§ ACTION ITEM A:
Copy word for word the passage of the ICE acquisition announcement starting at "IntercontinentalExchange (NYSE: ICE), a" and ending at "July 8, 2010.".
§ ACTION ITEM B:
According to the ICE acquisition announcement, why does Jeffrey C. Sprecher call Climate Exchange a natural partner for ICE? Answer in one to three sentences.
§ ACTION ITEM C:
Write the next part of the announcement about ICE's acquisition of Climate Exchange, picking up after its final sentence.

§ STUDY TEXT:
________________________________________
IntercontinentalExchange (NYSE: ICE), a leading operator of regulated global derivatives exchanges and over-the-counter (OTC) markets, announced the completion of its acquisition of Climate Exchange plc (Climate Exchange), a leading operator of global emissions markets. The acquisition was completed today, July 8, 2010.
Under the previously announced terms of the acquisition, Climate Exchange shareholders will receive 7.50 pounds Sterling in cash for each share of Climate Exchange, valuing the entire existing issued and to be issued share capital of Climate Exchange at approximately 395 million pounds ($597 million). Transaction consideration included $377 million from ICE's existing cash resources and $220 million from ICE's existing credit facilities. Climate Exchange is now a wholly-owned subsidiary of ICE, operating under Climate Exchange's respective brand names.
"ICE's acquisition of Climate Exchange is the culmination of a long-standing and productive partnership between our companies," said ICE Chairman and CEO Jeffrey C. Sprecher. "With a track record of developing innovative, market-based solutions for emissions markets, Climate Exchange is a natural partner and complements our global energy business. Moving forward together, we will continue working to address the opportunities in the evolving emissions markets."
________________________________________
§ EXTRACTED MATERIAL:
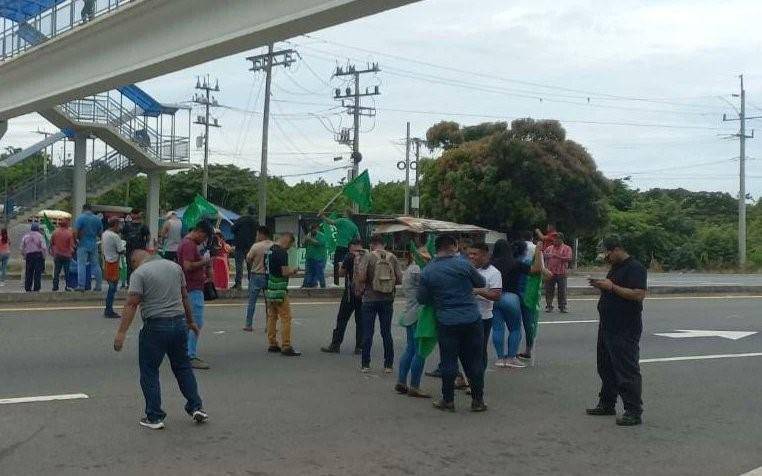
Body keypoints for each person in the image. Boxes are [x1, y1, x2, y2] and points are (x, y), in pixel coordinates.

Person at [113, 249, 208, 430]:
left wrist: (121, 333)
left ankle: (154, 416)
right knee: (183, 367)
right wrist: (191, 321)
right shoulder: (175, 267)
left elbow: (132, 304)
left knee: (149, 371)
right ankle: (196, 407)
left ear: (134, 261)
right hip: (179, 324)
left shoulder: (139, 273)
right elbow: (184, 296)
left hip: (155, 327)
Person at [418, 234, 487, 412]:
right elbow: (481, 282)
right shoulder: (464, 264)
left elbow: (422, 299)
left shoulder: (428, 271)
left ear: (436, 249)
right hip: (472, 318)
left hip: (447, 321)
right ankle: (478, 401)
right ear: (454, 246)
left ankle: (448, 400)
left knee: (448, 361)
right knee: (474, 361)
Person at [587, 235, 647, 427]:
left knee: (626, 369)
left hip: (625, 326)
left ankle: (633, 410)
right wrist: (602, 285)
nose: (606, 258)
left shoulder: (635, 267)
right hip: (607, 324)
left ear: (616, 249)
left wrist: (611, 287)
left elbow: (638, 294)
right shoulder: (616, 268)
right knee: (605, 366)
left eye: (607, 253)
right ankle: (607, 402)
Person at [491, 239, 543, 368]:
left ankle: (499, 358)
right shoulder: (515, 263)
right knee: (515, 329)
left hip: (494, 297)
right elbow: (536, 269)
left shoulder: (490, 264)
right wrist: (538, 252)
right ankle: (511, 357)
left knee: (497, 328)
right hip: (511, 297)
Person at [357, 235, 402, 373]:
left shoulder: (368, 257)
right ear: (384, 244)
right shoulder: (392, 257)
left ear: (372, 244)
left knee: (368, 332)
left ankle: (366, 364)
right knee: (386, 332)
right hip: (387, 299)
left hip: (370, 299)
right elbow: (399, 279)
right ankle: (388, 365)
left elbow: (362, 277)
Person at [395, 247, 431, 398]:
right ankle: (414, 386)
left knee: (410, 349)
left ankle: (402, 381)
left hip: (409, 313)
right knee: (420, 351)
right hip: (419, 315)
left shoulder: (410, 269)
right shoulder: (418, 270)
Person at [177, 220, 214, 370]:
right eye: (204, 237)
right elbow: (187, 265)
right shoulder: (189, 245)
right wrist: (204, 262)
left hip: (192, 286)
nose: (203, 241)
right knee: (195, 322)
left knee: (189, 322)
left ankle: (184, 352)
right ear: (200, 232)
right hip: (192, 288)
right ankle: (190, 355)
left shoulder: (187, 244)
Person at [320, 239, 364, 354]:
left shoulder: (349, 257)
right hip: (363, 294)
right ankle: (360, 346)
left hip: (350, 293)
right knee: (361, 321)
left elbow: (341, 273)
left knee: (342, 319)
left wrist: (342, 266)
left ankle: (335, 345)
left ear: (350, 247)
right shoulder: (366, 257)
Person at [265, 232, 301, 356]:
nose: (289, 248)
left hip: (270, 287)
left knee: (272, 316)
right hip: (280, 288)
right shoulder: (282, 252)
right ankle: (286, 345)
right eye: (290, 245)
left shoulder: (270, 250)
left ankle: (272, 343)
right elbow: (284, 272)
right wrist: (294, 270)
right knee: (286, 317)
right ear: (287, 241)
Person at [468, 242, 502, 372]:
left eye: (474, 254)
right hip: (465, 315)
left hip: (483, 317)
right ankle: (464, 377)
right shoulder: (467, 269)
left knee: (479, 350)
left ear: (485, 255)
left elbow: (496, 295)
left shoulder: (494, 273)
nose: (471, 257)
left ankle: (477, 380)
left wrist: (478, 291)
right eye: (469, 254)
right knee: (465, 349)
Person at [243, 226, 273, 332]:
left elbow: (248, 258)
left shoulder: (256, 246)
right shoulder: (274, 246)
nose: (256, 236)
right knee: (269, 302)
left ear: (261, 234)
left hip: (256, 274)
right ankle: (269, 325)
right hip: (269, 276)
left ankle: (248, 324)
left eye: (257, 234)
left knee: (252, 301)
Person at [321, 209, 360, 286]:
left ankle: (336, 283)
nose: (342, 213)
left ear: (346, 214)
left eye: (344, 212)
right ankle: (348, 283)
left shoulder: (342, 220)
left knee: (336, 265)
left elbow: (330, 222)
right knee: (348, 266)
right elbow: (358, 237)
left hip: (340, 246)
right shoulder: (354, 226)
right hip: (349, 248)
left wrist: (322, 216)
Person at [74, 204, 103, 291]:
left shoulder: (80, 218)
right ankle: (98, 286)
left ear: (83, 209)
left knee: (81, 265)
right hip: (93, 244)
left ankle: (81, 286)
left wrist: (76, 240)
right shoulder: (97, 219)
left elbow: (76, 231)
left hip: (82, 244)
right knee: (96, 265)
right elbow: (100, 233)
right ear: (91, 209)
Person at [102, 218, 125, 319]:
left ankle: (108, 308)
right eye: (119, 224)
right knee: (112, 288)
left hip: (107, 261)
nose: (120, 227)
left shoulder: (105, 234)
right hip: (114, 262)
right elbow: (120, 250)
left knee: (111, 287)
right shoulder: (115, 236)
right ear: (115, 225)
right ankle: (109, 309)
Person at [544, 232, 573, 313]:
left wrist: (558, 257)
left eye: (557, 239)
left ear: (561, 240)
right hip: (550, 272)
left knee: (562, 290)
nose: (555, 241)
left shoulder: (567, 248)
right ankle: (549, 306)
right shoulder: (549, 248)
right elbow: (544, 256)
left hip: (562, 272)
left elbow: (569, 258)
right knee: (549, 290)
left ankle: (562, 306)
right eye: (554, 239)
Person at [232, 205, 258, 289]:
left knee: (239, 266)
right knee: (250, 267)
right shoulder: (255, 222)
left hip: (239, 246)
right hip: (251, 247)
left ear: (247, 211)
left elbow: (232, 229)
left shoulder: (241, 220)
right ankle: (252, 284)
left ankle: (238, 284)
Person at [123, 211, 150, 283]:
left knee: (130, 265)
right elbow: (148, 238)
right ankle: (140, 282)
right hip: (140, 249)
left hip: (130, 249)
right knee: (141, 265)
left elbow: (123, 236)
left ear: (132, 215)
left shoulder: (127, 226)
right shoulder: (144, 226)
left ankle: (130, 282)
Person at [50, 219, 75, 292]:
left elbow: (52, 243)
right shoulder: (69, 233)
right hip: (67, 255)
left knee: (56, 272)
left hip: (57, 254)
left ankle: (55, 286)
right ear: (67, 225)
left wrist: (53, 251)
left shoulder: (55, 232)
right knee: (67, 272)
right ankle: (67, 286)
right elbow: (72, 246)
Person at [21, 223, 46, 292]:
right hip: (38, 256)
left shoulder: (26, 236)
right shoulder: (40, 236)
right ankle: (36, 288)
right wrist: (44, 256)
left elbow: (22, 247)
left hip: (29, 255)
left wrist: (24, 255)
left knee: (28, 272)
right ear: (38, 229)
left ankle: (27, 287)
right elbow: (43, 247)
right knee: (37, 273)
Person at [302, 223, 327, 288]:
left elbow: (319, 243)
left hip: (319, 258)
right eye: (311, 229)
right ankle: (307, 285)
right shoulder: (309, 235)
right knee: (308, 273)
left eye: (313, 229)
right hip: (309, 257)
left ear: (317, 229)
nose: (312, 231)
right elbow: (303, 244)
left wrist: (309, 239)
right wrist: (305, 239)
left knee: (319, 273)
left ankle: (323, 286)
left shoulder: (321, 235)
________________________________________
§ EXPECTED OUTPUT A:
IntercontinentalExchange (NYSE: ICE), a leading operator of regulated global derivatives exchanges and over-the-counter (OTC) markets, announced the completion of its acquisition of Climate Exchange plc (Climate Exchange), a leading operator of global emissions markets. The acquisition was completed today, July 8, 2010.

§ EXPECTED OUTPUT B:
Sprecher calls Climate Exchange a natural partner because it has a track record of developing innovative, market-based solutions for emissions markets. He also says it complements ICE's global energy business.

§ EXPECTED OUTPUT C:
"This is a great moment for Climate Exchange stockholders and customers -- and for the future of emissions markets as we move forward with greater scale and additional resources," said Richard Sandor, founder of Climate Exchange. "I look forward to working closely with ICE's leadership to realize the full potential of our global emissions markets."
Key benefits of ICE's acquisition of Climate Exchange are expected to include:
- Leverages productive, long-term global partnership across technology, clearing and operations;
Increased scale, distribution and cross-selling opportunities;
- Diversification of ICE's products, customers and geographic profile;
- Cost savings and efficiencies across technology, clearing and product-development;
- Capital efficiency, product development opportunities and shared European and U.S. utilities market customers;
- Early-stage growth markets with long-term potential, including emissions programs in additional markets globally; and
- Exposure to nascent Asian commodities marketplaces with 25% stake in Tianjin Climate Exchange.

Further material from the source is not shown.